In 1998, I was a young mom that cut coupons from the Sunday paper and matched them with sale prices to save money on groceries. When I started dabbling with creating websites – the doctor I had worked for bought me an “HTML 101” book – I created a website to share the deals I found online with coupon codes. That was my introduction to the affiliate marketing industry. I found it so exciting to tell my readers how to get a scanner free after rebate at Staples while earning commission on those “free” scanners.
In the year 2000, I registered my first domain name, ShoppingBookmarks.com – all domains were $35 per year back then, and you had to register them for at least two years, so $70 was a big investment that I hoped would pay off (luckily it did). I manually updated all the coupon codes and links via Frontpage everyday. I probably had 30 main competitors, and I was friends with most of them.
Eventually, it became cumbersome to keep up with all of the merchants, networks and coupon codes. And more people realized the money that could be made with coupon code sites, so my competitors instantly jumped from 30 to 30,000. If you search “coupon code site” today on Google, there are 67 million results!
I gradually moved from being a coupon code site to a deal site where I highlighted “Kim’s Top Deals”. And I started blogging, using affiliate marketing to focus more on niche sites. I had to change my strategy with the times. And to reiterate what I said yesterday,”Don’t keep all your eggs in one basket.” I’ll be announcing another new change soon.
So, can you still make money with a coupon code site?

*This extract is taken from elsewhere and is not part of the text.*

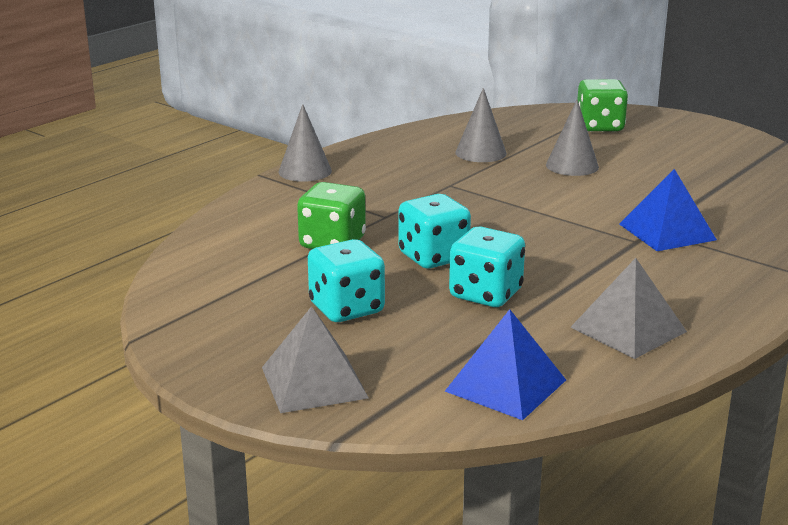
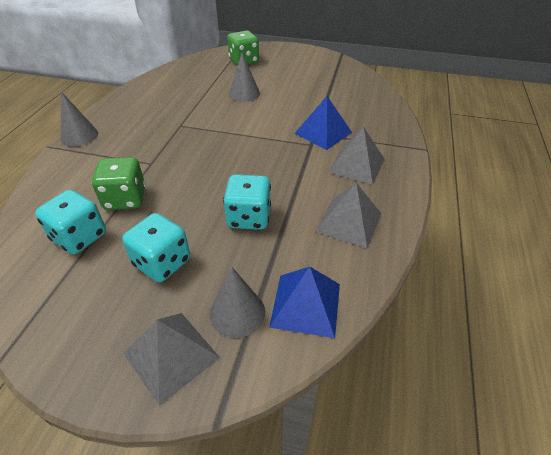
camera: 25 degrees left, 20 degrees up
turquoise dice [398,194,471,269] -> turquoise dice moved to [35,190,106,254]
grey cone [455,88,507,162] -> grey cone moved to [210,267,265,338]
none -> grey pyramid [328,127,384,185]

If you’re RetailMeNot.com, yes! If you’re not, probably not on coupons alone.
Most other coupon code sites have had to change their strategy and not make coupons their main focus. Valuable content should be your focus.
Neil Patel said it best, “Consumers will be less likely to click on links… as an affiliate you will have to spend more time creating valuable content and educating before you generate the sale.”

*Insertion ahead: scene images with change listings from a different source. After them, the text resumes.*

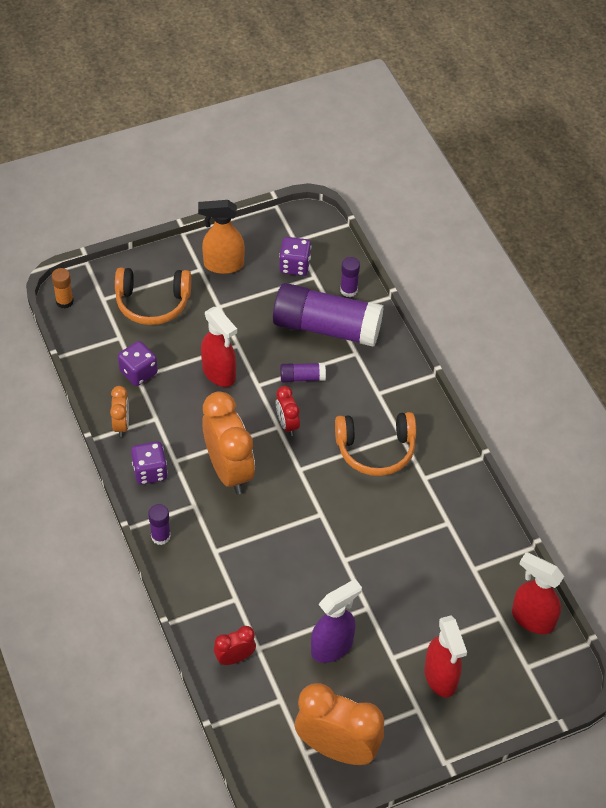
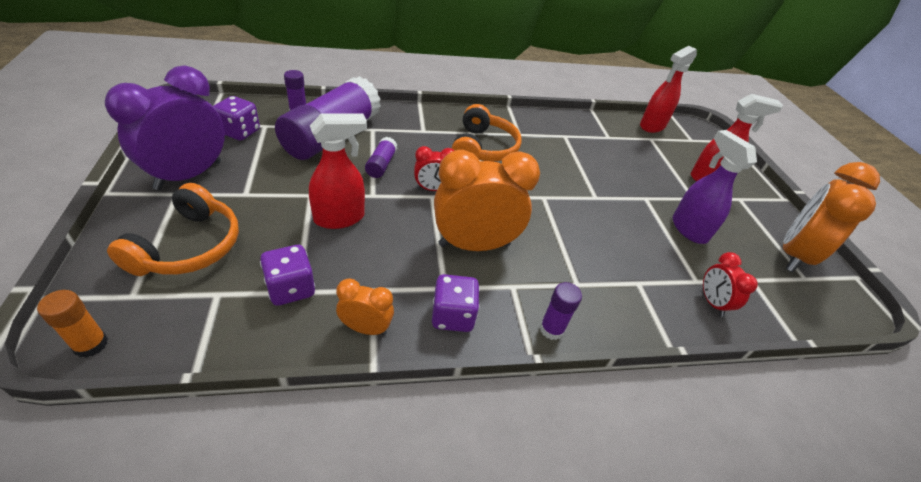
camera: 80 degrees left, 10 degrees down
orange spray bottle [198,200,245,274] -> purple clock [105,65,225,190]

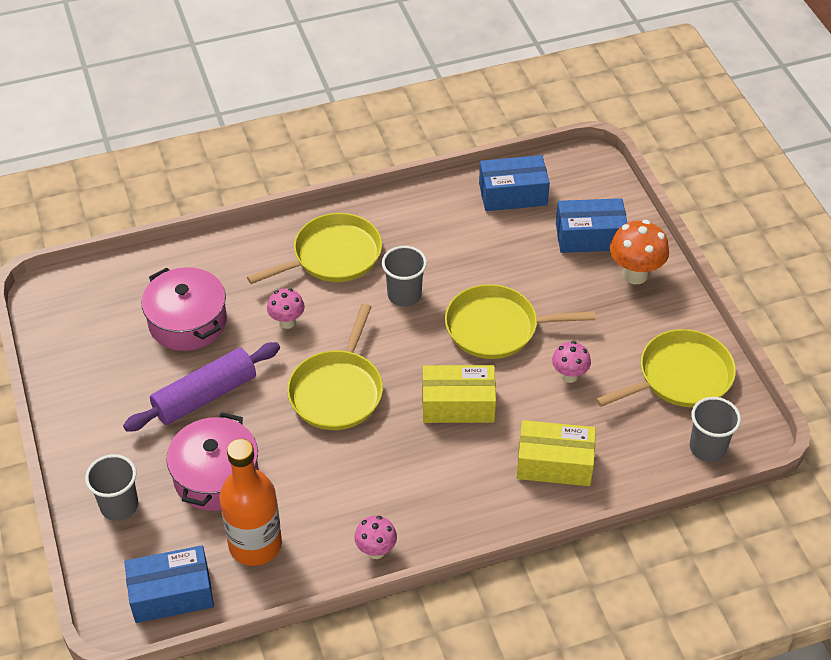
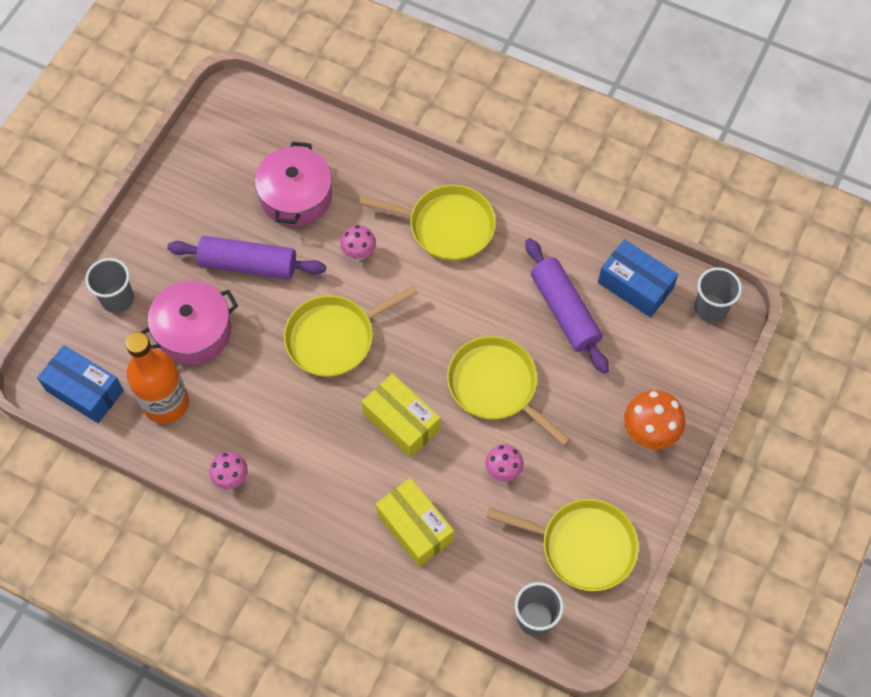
camera: 45 degrees right, 15 degrees up
grey cup [382,246,427,307] -> grey cup moved to [695,267,742,323]
blue box [556,198,627,253] -> none
none -> purple rolling pin [525,238,609,374]

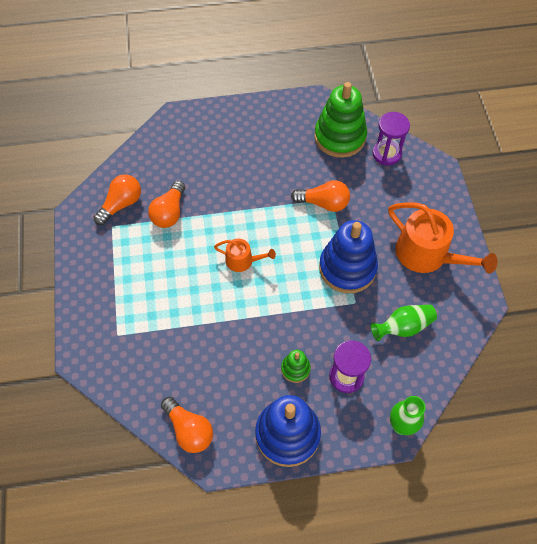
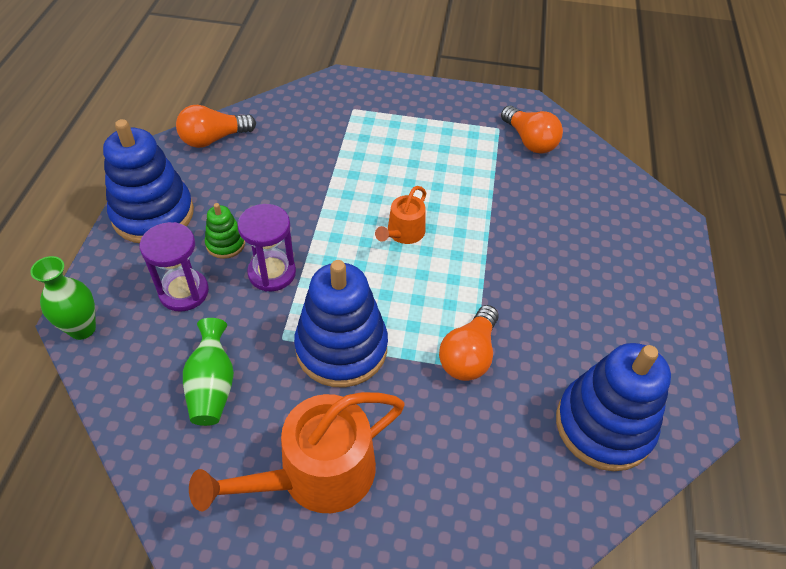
camera: 105 degrees right, 10 degrees down
orange light bulb [148,181,185,228] -> none
green stacking toy [314,82,367,158] -> blue stacking toy [556,343,671,471]
purple hourglass [372,112,410,165] -> purple hourglass moved to [237,204,296,292]

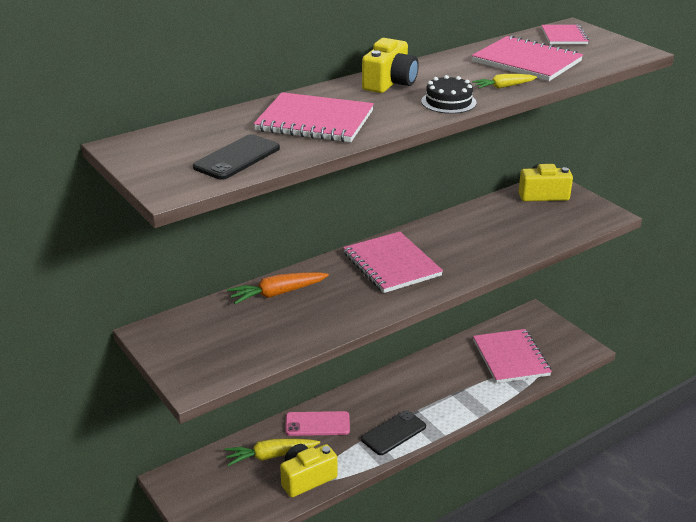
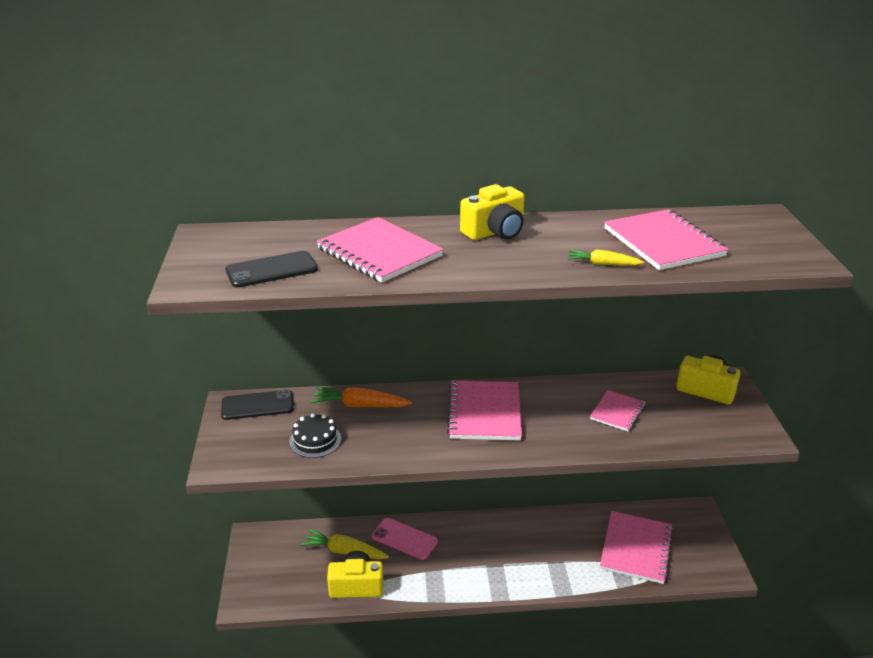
camera: 30 degrees right, 0 degrees up
black phone [361,410,426,455] -> black phone moved to [221,390,294,420]
black cake [421,75,477,114] -> black cake moved to [289,413,341,458]
pink notebook [541,25,589,44] -> pink notebook moved to [590,390,646,432]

Once you have good content, you may want to add coupon codes as an additional revenue source or add to make sure that you don’t lose your visitors who set out to find a coupon code for their purchase (that you originally referred).
A good example of this is Groupon. They originally started by selling discounted local services and then their own goods. They expanded their website to now offer Groupon Coupons where visitors can find 70,000+ coupons for 10,000+ stores, including Bed Bath & Beyond and Sak’s Fifth Avenue. Those two affiliate programs are hard to get into, so Groupon must be doing well by adding coupon codes!
*The use of “trumps” in my blog post title is by no means is an endorsement for Donald Trump. Hillary has my support. Let the bickering begin.